## Exercise
All of the entries below should be printed exactly; the pictures are to be left out.

★ ★ ★ ★ ★

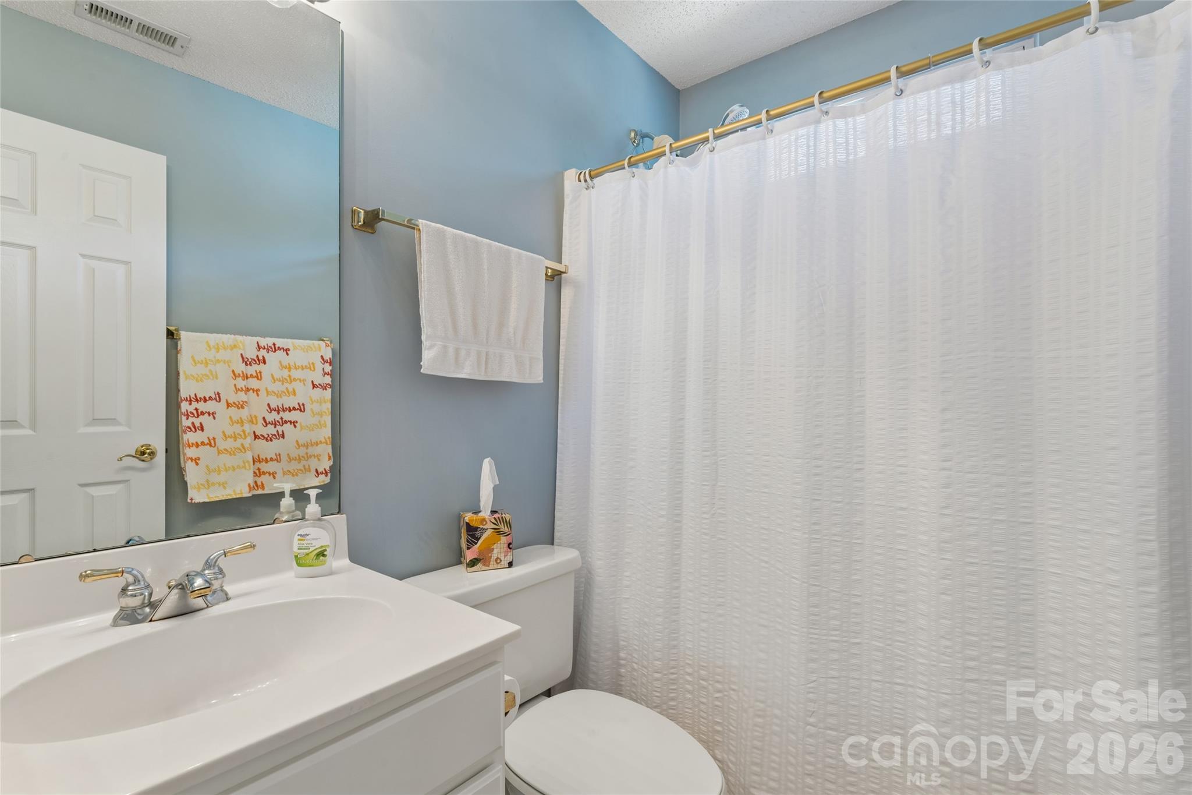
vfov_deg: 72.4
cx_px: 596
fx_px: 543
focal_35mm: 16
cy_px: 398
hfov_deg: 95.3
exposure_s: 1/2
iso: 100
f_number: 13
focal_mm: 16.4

★ ★ ★ ★ ★

## Solution for this problem
vfov_deg: 72.4
cx_px: 596
fx_px: 543
focal_35mm: 16
cy_px: 398
hfov_deg: 95.3
exposure_s: 1/2
iso: 100
f_number: 13
focal_mm: 16.4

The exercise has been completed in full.